I have a project which involves the followings processing steps:
- EventBridge scheduler triggers a Lambda function which will run several Athena queries
- Athena queries produce data on S3
- Process data and store result on S3 (long running and high memory usage)
I can handle easily steps 1 and 2 using Serverless framework, but my doubts are about step 3. Since this is a possibly long running task I can’t execute it on a Lambda function (also RAM could be a constraint).
I’ve read about Step Functions and Fargate to run docker containers on ECS, but here are my concerns:
- I would like to keep both the code and the architecture git-versioned (as I’ve always done for serverless projects), but in every example/tutorial I’ve read about Fargate it seems it requires to setup a cluster by AWS console or CLI before hand…doesn’t this missing the point for Fargate to offer a real serverless container service?

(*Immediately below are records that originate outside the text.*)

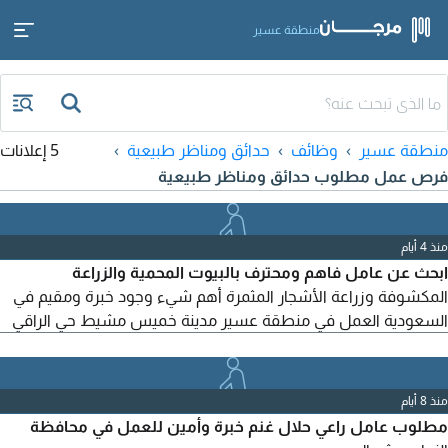
منطقة عسير
منطقة عسير
وظائف
حدائق ومناظر طبيعية
5 إعلانات
فرص عمل مطلوب حدائق ومناظر طبيعية
منذ 4 أيام
ابحث عن عامل فاهم ومحترف بالبيوت المحمية والزراعة
المكشوفة وزراعة الأشجار المثمرة أهم شيء وجود خبرة ومقيم في
السعودية العمل في منطقة عسير مدينة خميس مشيط حي الراقي
منذ 8 أيام
مطلوب عامل راعي حلال غنم خبرة وأمين للعمل في محافظة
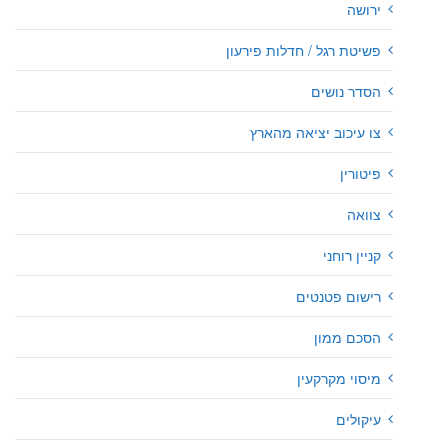
ירושה
פשיטת רגל / חדלות פירעון
הסדר נושים
צו עיכוב יציאה מהארץ
פיטורין
צוואה
קניין רוחני
רישום פטנטים
הסכם ממון
מיסוי מקרקעין
עיקולים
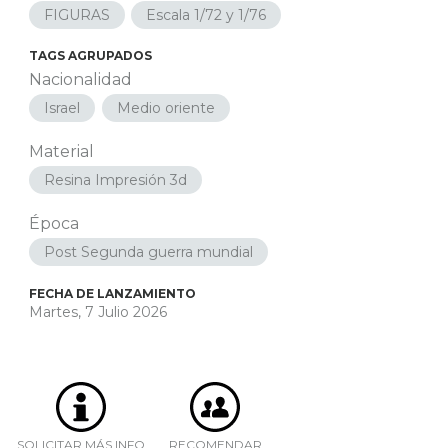
FIGURAS
Escala 1/72 y 1/76
TAGS AGRUPADOS
Nacionalidad
Israel
Medio oriente
Material
Resina Impresión 3d
Época
Post Segunda guerra mundial
FECHA DE LANZAMIENTO
Martes, 7 Julio 2026
SOLICITAR MÁS INFO
RECOMENDAR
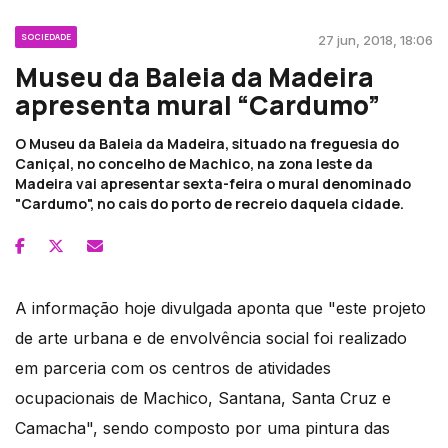
SOCIEDADE
27 jun, 2018, 18:06
Museu da Baleia da Madeira
apresenta mural “Cardumo”
O Museu da Baleia da Madeira, situado na freguesia do
Caniçal, no concelho de Machico, na zona leste da
Madeira vai apresentar sexta-feira o mural denominado
"Cardumo", no cais do porto de recreio daquela cidade.
A informação hoje divulgada aponta que "este projeto
de arte urbana e de envolvência social foi realizado
em parceria com os centros de atividades
ocupacionais de Machico, Santana, Santa Cruz e
Camacha", sendo composto por uma pintura das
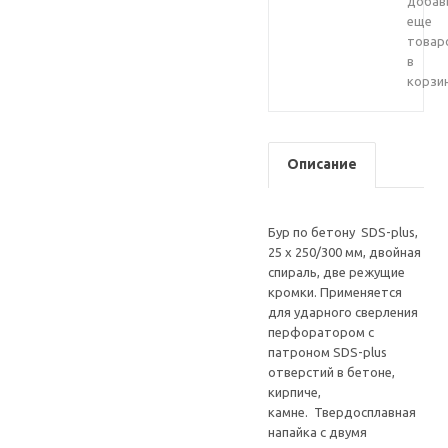
добав
еще
товар
в
корзи
Описание
Бур по бетону SDS-plus,
25 х 250/300 мм, двойная
спираль, две режущие
кромки. Применяется
для ударного сверления
перфоратором с
патроном SDS-plus
отверстий в бетоне,
кирпиче,
камне. Твердосплавная
напайка с двумя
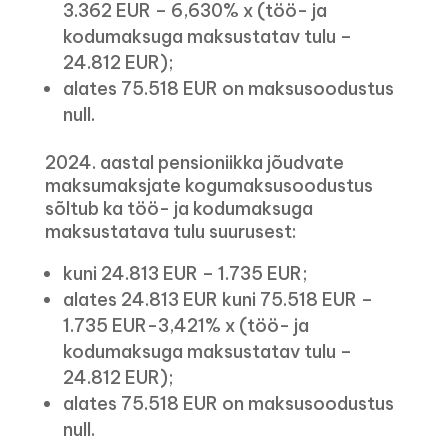
3.362 EUR – 6,630% x (töö- ja
kodumaksuga maksustatav tulu –
24.812 EUR);
alates 75.518 EUR on maksusoodustus
null.
2024. aastal pensioniikka jõudvate
maksumaksjate kogumaksusoodustus
sõltub ka töö- ja kodumaksuga
maksustatava tulu suurusest:
kuni 24.813 EUR – 1.735 EUR;
alates 24.813 EUR kuni 75.518 EUR –
1.735 EUR-3,421% x (töö- ja
kodumaksuga maksustatav tulu –
24.812 EUR);
alates 75.518 EUR on maksusoodustus
null.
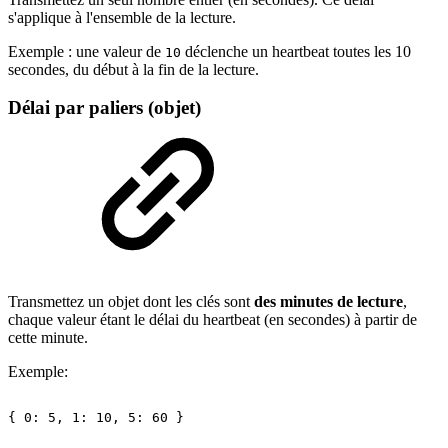
s'applique à l'ensemble de la lecture.
Exemple : une valeur de
déclenche un heartbeat toutes les 10
10
secondes, du début à la fin de la lecture.
Délai par paliers (objet)
Transmettez un objet dont les clés sont
des minutes de lecture
,
chaque valeur étant le délai du heartbeat (en secondes) à partir de
cette minute.
Exemple:
{
0:
5,
1:
10,
5:
60
}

- I need all the computation-resources to be transient, meaning that once the job is completed all resources such as EC2, ECS containers etc must be released. But if I’ve read correctly about Fargate, the ECS cluster will be still running even if the containers are removed. Is thats so?
Generally speaking, how do you guys approach problems like this involving both Serverless and long running resources such as an EC2, a Fargate container or anything related?
Is it possible just with the Serverless framework to define/orchestrate/version all these resources or we need to combine different tools?